Your mom is very sick and needs help, so please try to not take things she does so personally. And if it means that you have to cut ties with her for your own mental health's sake....well so be it.
But I'm wondering... if she's in that bad a shape, how is she even getting opioids? I mean, she has to renew her prescription and then go out to get them. Even if she's getting them from dealers, it wouldn't be easy, or cheap. Are you sure she's still using? She may have other medical issues, like a UTI, thyroid problem, dehydration, vitamin deficiency, etc.
The county can acquire guardianship for her and then they'd take care of all her needs and manage her affairs. May you receive peace in your heart!
You seem to have done as much as anyone can on a personal basis. It may be time to back off and call APS.
Also, whether she went to her own child's funeral or not is her business. I understand why a mother wouldn't want to. Burying a child is one of life's most horrible experiences, and if she wanted to spare herself some of that anguish, that's up to her. You wanted her support, and that's understandable too. I'm sorry you didn't have it. But what's done is done, and I hope you can move on.
I take Tylenol #3 for my chronic pain and I can tell you my PCP sees me every 3 months and checks my blood work and watches me closely. I have to do PT and I cannot ask for a refill even one DAY early. I don't think your mom is going to CVS for what she's taking.

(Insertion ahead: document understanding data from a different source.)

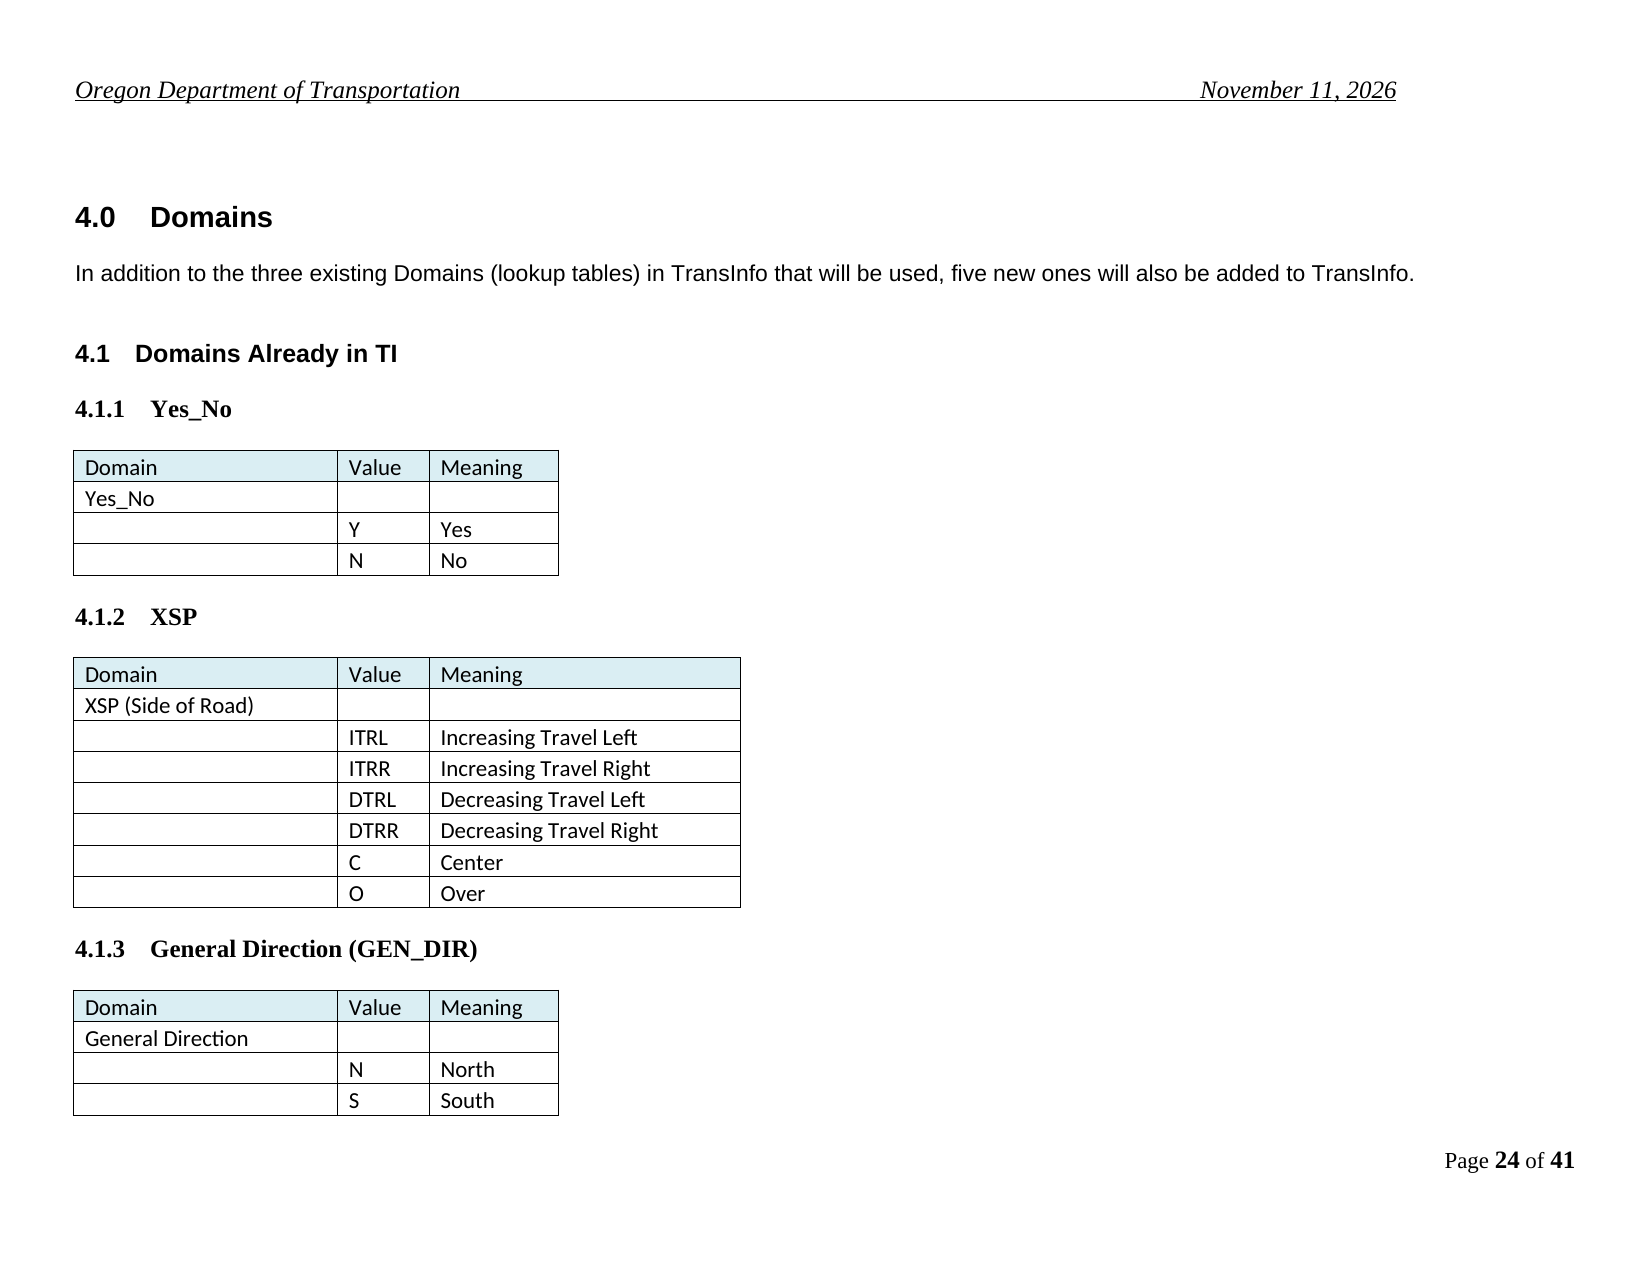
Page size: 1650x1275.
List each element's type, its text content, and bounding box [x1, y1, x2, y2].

table_cell [430, 783, 740, 813]
table_cell [430, 482, 558, 512]
table_cell [338, 482, 429, 512]
table_cell Over [430, 877, 740, 907]
table_header Value [338, 451, 429, 481]
table_cell [74, 1053, 337, 1083]
table_header Domain [74, 991, 337, 1021]
table_cell [74, 544, 337, 574]
table_cell [74, 783, 337, 813]
table_cell [74, 846, 337, 876]
table_cell [338, 721, 429, 751]
table_cell C [338, 846, 429, 876]
subtitle Yes_No [75, 394, 1575, 423]
table_cell Yes_No [74, 482, 337, 512]
table_cell [74, 721, 337, 751]
table_cell Right [430, 752, 740, 782]
table_header Meaning [430, 991, 558, 1021]
subtitle XSP [75, 602, 1575, 631]
table_cell [74, 814, 337, 844]
table_cell [338, 783, 429, 813]
table_cell [430, 1022, 558, 1052]
table_header Meaning [430, 658, 740, 688]
table_cell S [338, 1084, 429, 1114]
table_cell [430, 814, 740, 844]
subtitle Domains [75, 200, 1575, 234]
table_cell [74, 752, 337, 782]
table_cell General Direction [74, 1022, 337, 1052]
text In addition to the three existing Domains (lookup tables) in TransInfo that will be used, five new ones will also be added to TransInfo. [75, 260, 1575, 287]
subtitle Domains Already in TI [75, 339, 1575, 368]
subtitle General Direction (GEN_DIR) [75, 934, 1575, 963]
table_header Value [338, 991, 429, 1021]
table_cell [338, 1022, 429, 1052]
table_cell R [338, 752, 429, 782]
table_cell XSP (Side of Road) [74, 689, 337, 719]
table_cell N [338, 1053, 429, 1083]
table_cell O [338, 877, 429, 907]
table_header Domain [74, 658, 337, 688]
table_cell [338, 689, 429, 719]
table_cell South [430, 1084, 558, 1114]
table_header Value [338, 658, 429, 688]
table_cell North [430, 1053, 558, 1083]
table_cell Left [430, 721, 740, 751]
table_cell Y [338, 513, 429, 543]
table_cell Center [430, 846, 740, 876]
table_header Domain [74, 451, 337, 481]
table_cell [338, 814, 429, 844]
table_cell [74, 1084, 337, 1114]
table_cell [430, 689, 740, 719]
table_cell [74, 877, 337, 907]
table_cell N [338, 544, 429, 574]
table_cell No [430, 544, 558, 574]
table_cell Yes [430, 513, 558, 543]
table_cell [74, 513, 337, 543]
table_header Meaning [430, 451, 558, 481]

Bad teeth is a side effect of meth--which is a whole different story. I have doubts she addicted to Norco, or codiene--this sounds like street drugs.
You probably can't save her. I'd call APS on her for the unclean environment, but the drugs? She has to want to get off them.
And yeah, the more I think, the more I think she's doing the heavier stuff if she is as bad as you say.
She's not getting these 'pills' from a legitimate source. All pharmacies are linked so you cannot 'shop around'.